BEGIN
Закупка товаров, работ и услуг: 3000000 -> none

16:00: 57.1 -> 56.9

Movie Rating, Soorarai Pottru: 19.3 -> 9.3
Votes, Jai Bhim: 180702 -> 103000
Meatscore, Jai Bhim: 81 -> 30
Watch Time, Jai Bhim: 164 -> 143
END
BEGIN
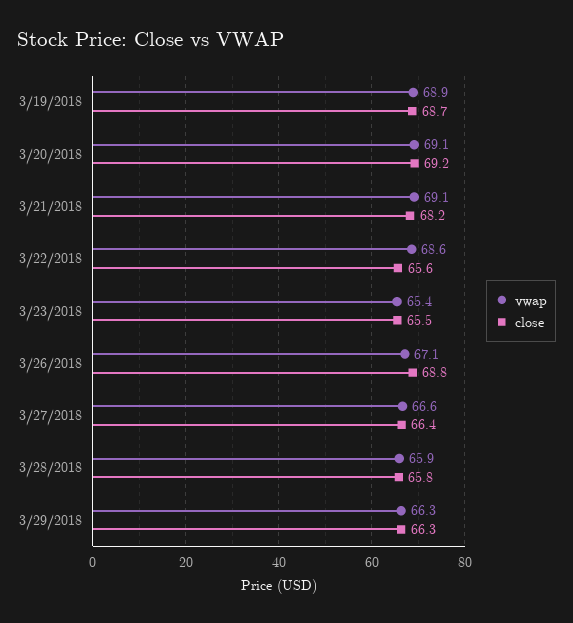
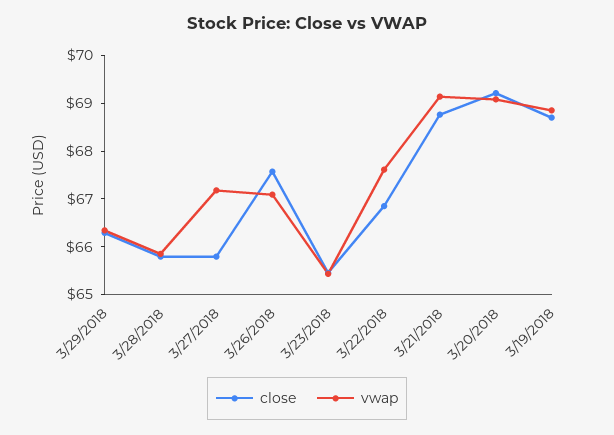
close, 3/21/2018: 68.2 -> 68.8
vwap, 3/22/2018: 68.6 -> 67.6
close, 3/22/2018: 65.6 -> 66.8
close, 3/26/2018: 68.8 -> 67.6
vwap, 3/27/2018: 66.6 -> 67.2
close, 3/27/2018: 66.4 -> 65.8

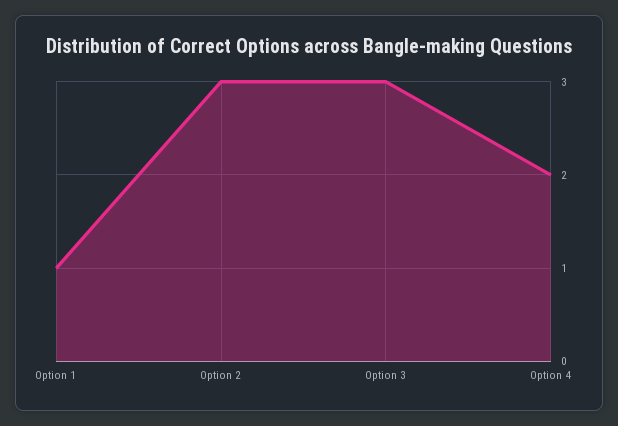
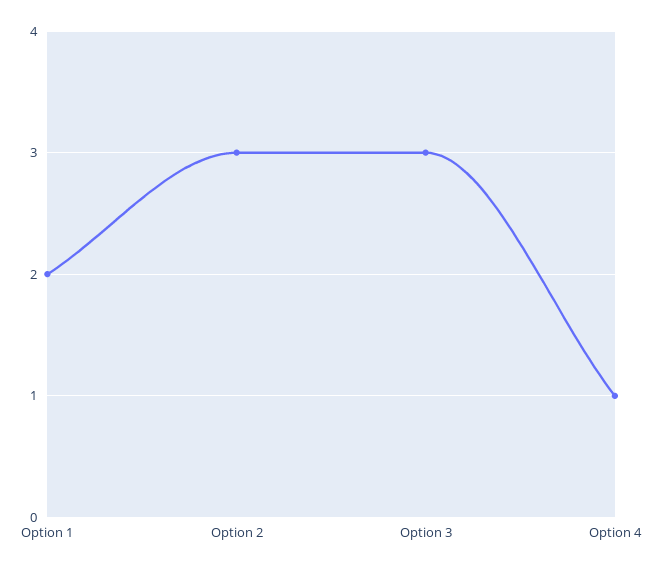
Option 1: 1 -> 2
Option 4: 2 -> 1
END
Directions for this task: Although the records above contain pictures, the copy should not; retype exactly the lines from the one containing "close, 3/26/2018: 68.8 -> 67.6" through the one containing "Option 4: 2 -> 1".

Exercise answer:
close, 3/26/2018: 68.8 -> 67.6
vwap, 3/27/2018: 66.6 -> 67.2
close, 3/27/2018: 66.4 -> 65.8

Option 1: 1 -> 2
Option 4: 2 -> 1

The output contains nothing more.